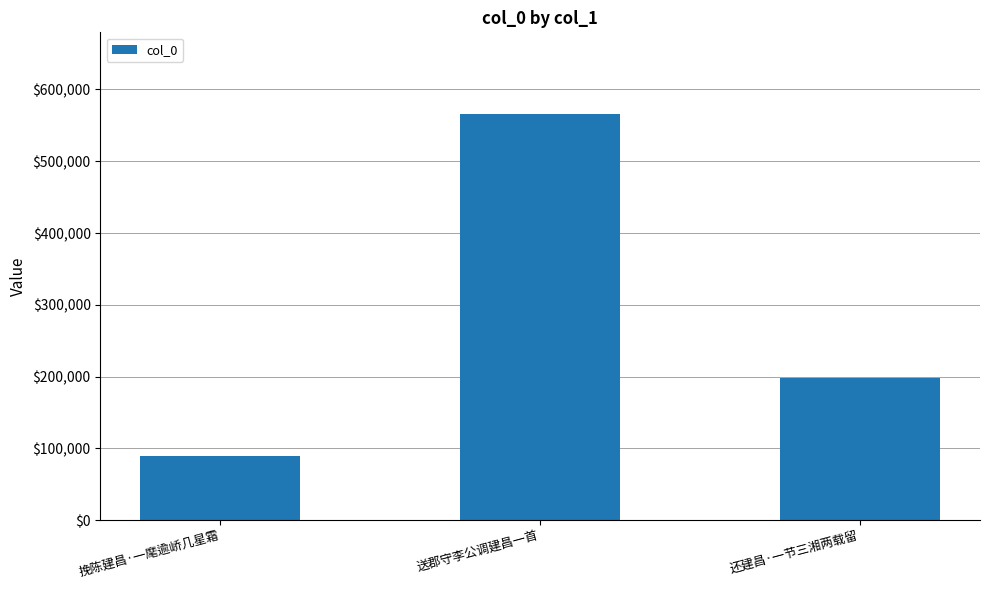

What is the value of the 1st bar from the left?

89583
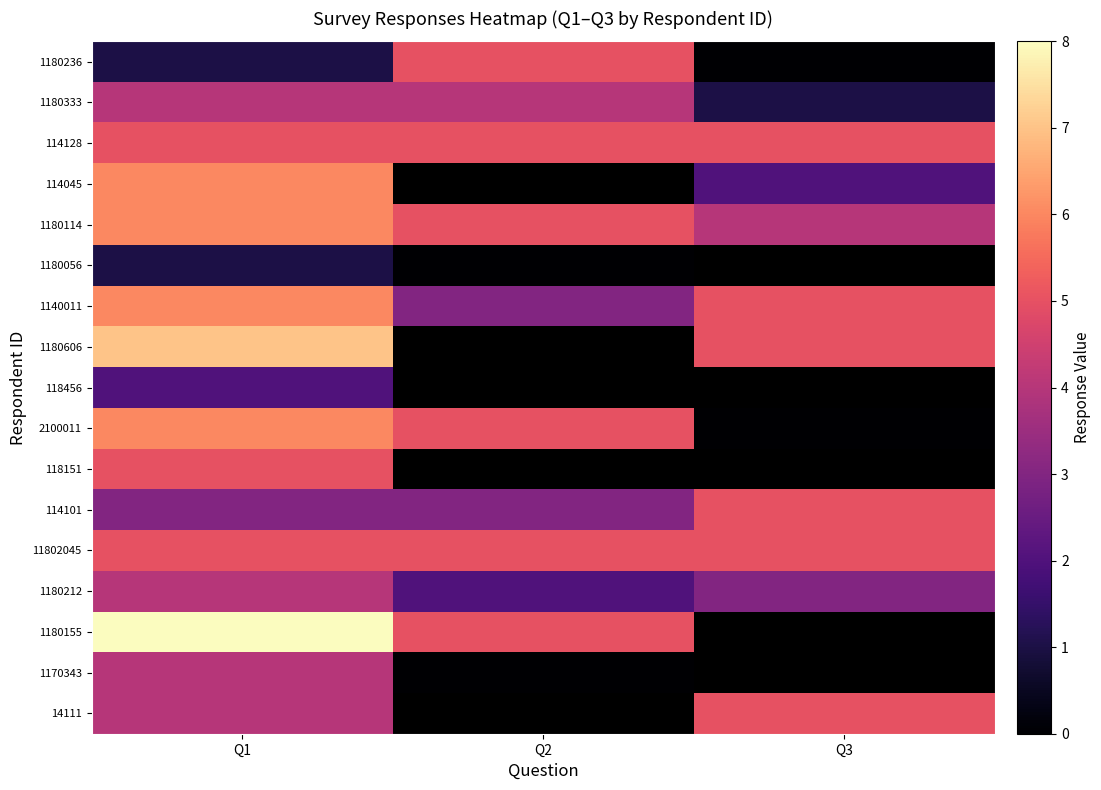

What is the sum of the 2100011 values at Q1 and Q2?

11.0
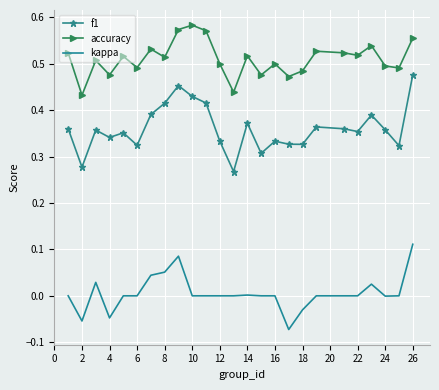

List the series in order of their overall mean, highest first.

accuracy, f1, kappa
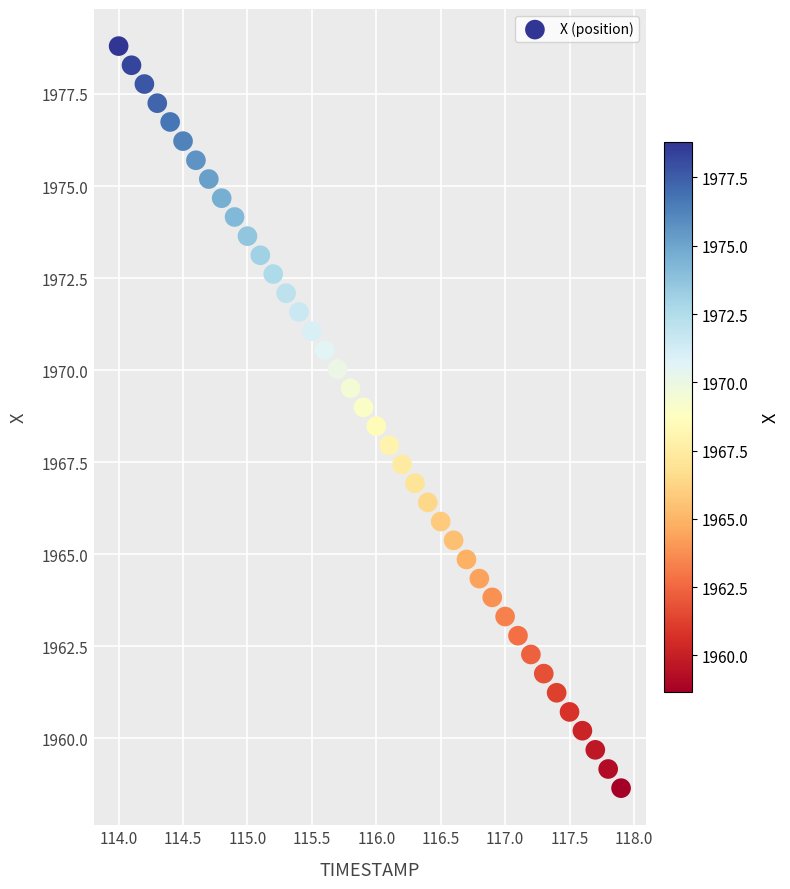

What is the range of X values (max minus min)?

3.9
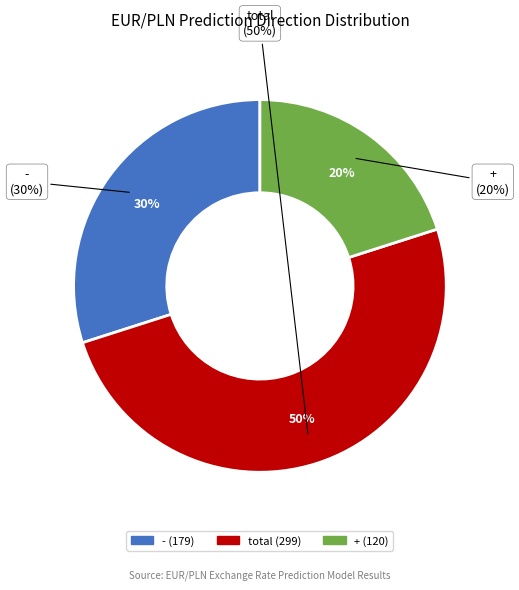

To the nearest percent, what percentage of the pie is total?

50%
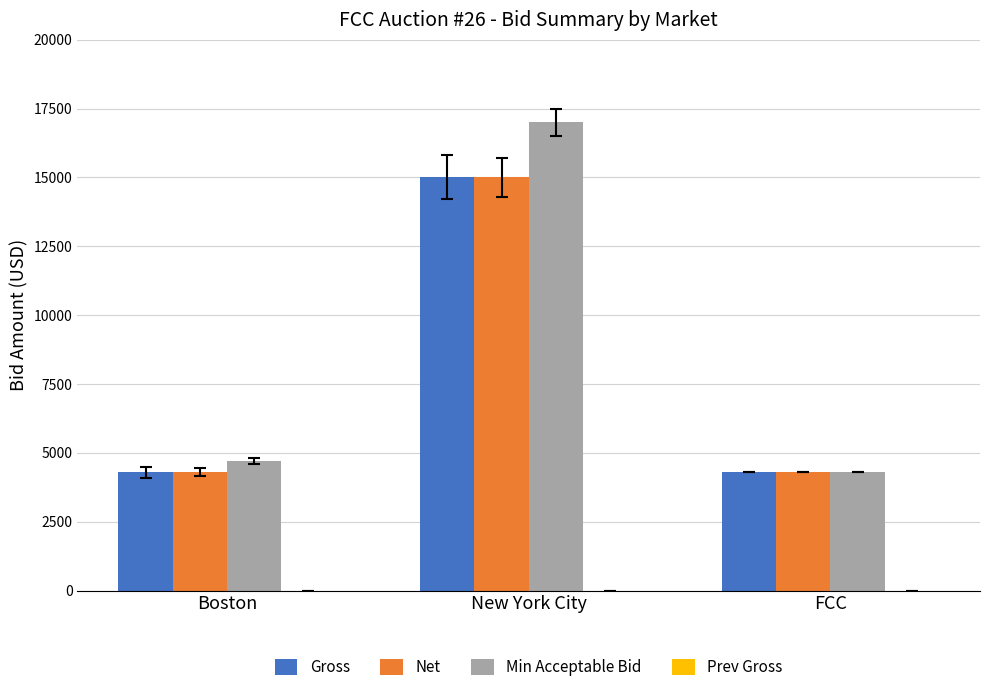

Which series has the largest total across all categories?

Min Acceptable Bid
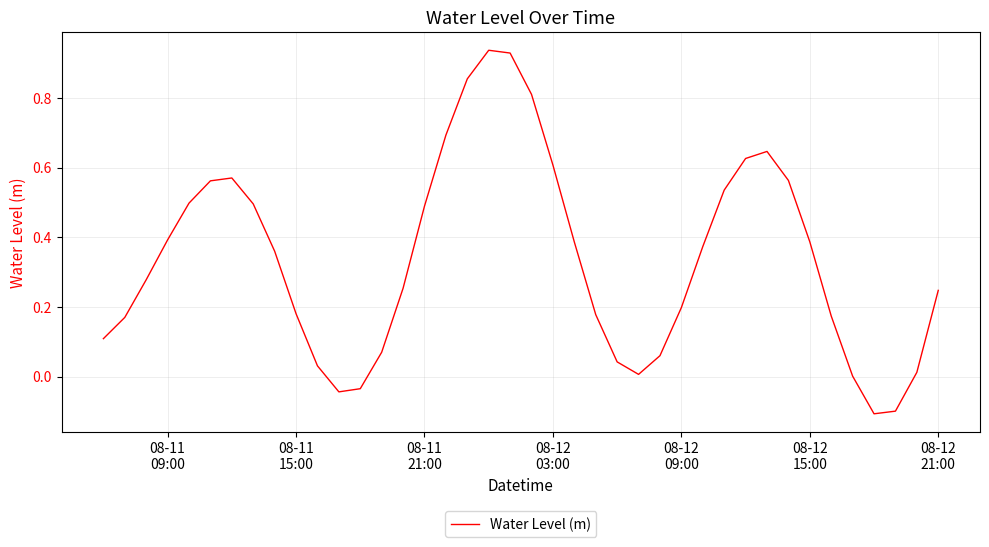

Reading left to right, transcribe all the data shown in this chart.

0.1	0.2	0.3	0.4	0.5	0.6	0.6	0.5	0.4	0.2	0.0	-0.0	-0.0	0.1	0.3	0.5	0.7	0.9	0.9	0.9	0.8	0.6	0.4	0.2	0.0	0.0	0.1	0.2	0.4	0.5	0.6	0.6	0.6	0.4	0.2	0.0	-0.1	-0.1	0.0	0.2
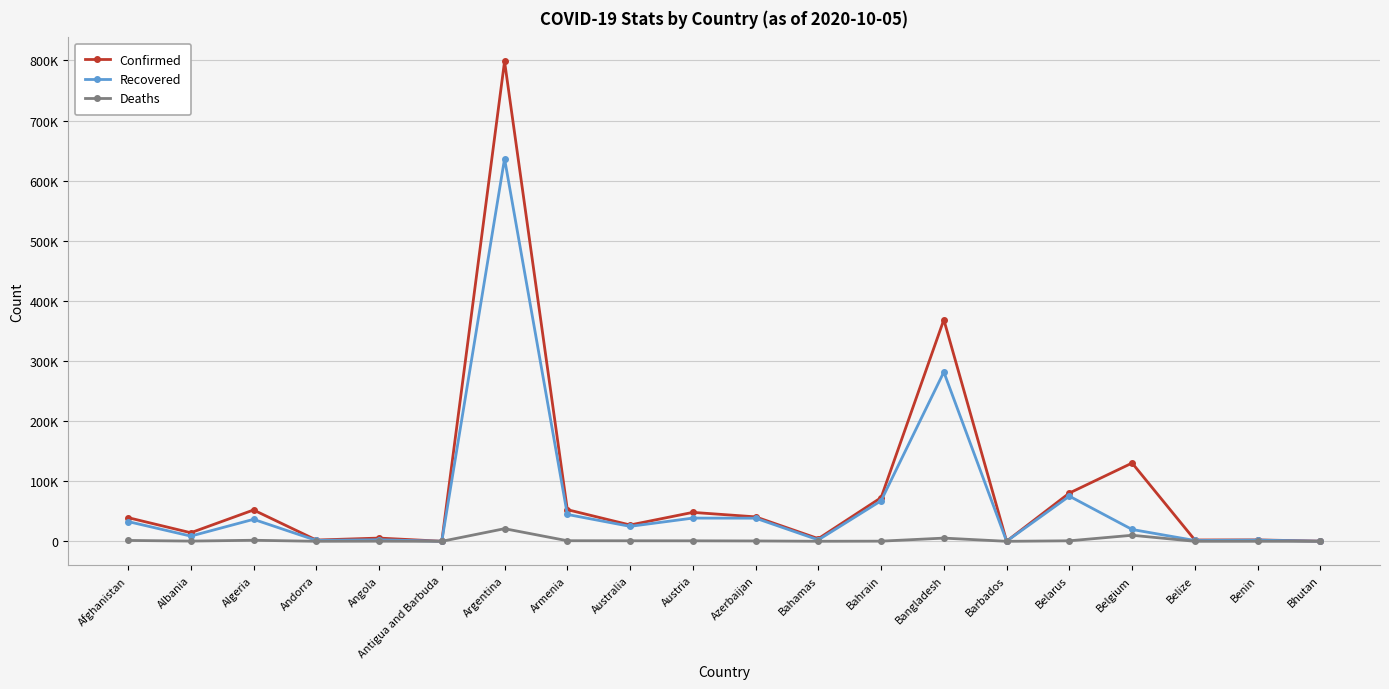

The Confirmed series shows 80295 at Belarus. True or false?

True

• The problem
Could you express the rows above as a Markdown table with the columns Num and Line, giving each line its own numbered table row and leaving out blank lines and the pictures?

• Task result
| Num | Line |
|---|---|
| 1 | What is the value of the 1st bar from the left? |
| 2 | 89583 |
| 3 | What is the sum of the 2100011 values at Q1 and Q2? |
| 4 | 11.0 |
| 5 | List the series in order of their overall mean, highest first. |
| 6 | accuracy, f1, kappa |
| 7 | What is the range of X values (max minus min)? |
| 8 | 3.9 |
| 9 | To the nearest percent, what percentage of the pie is total? |
| 10 | 50% |
| 11 | Which series has the largest total across all categories? |
| 12 | Min Acceptable Bid |
| 13 | Reading left to right, transcribe all the data shown in this chart. |
| 14 | 0.1	0.2	0.3	0.4	0.5	0.6	0.6	0.5	0.4	0.2	0.0	-0.0	-0.0	0.1	0.3	0.5	0.7	0.9	0.9	0.9	0.8	0.6	0.4	0.2	0.0	0.0	0.1	0.2	0.4	0.5	0.6	0.6	0.6	0.4	0.2	0.0	-0.1	-0.1	0.0	0.2 |
| 15 | The Confirmed series shows 80295 at Belarus. True or false? |
| 16 | True |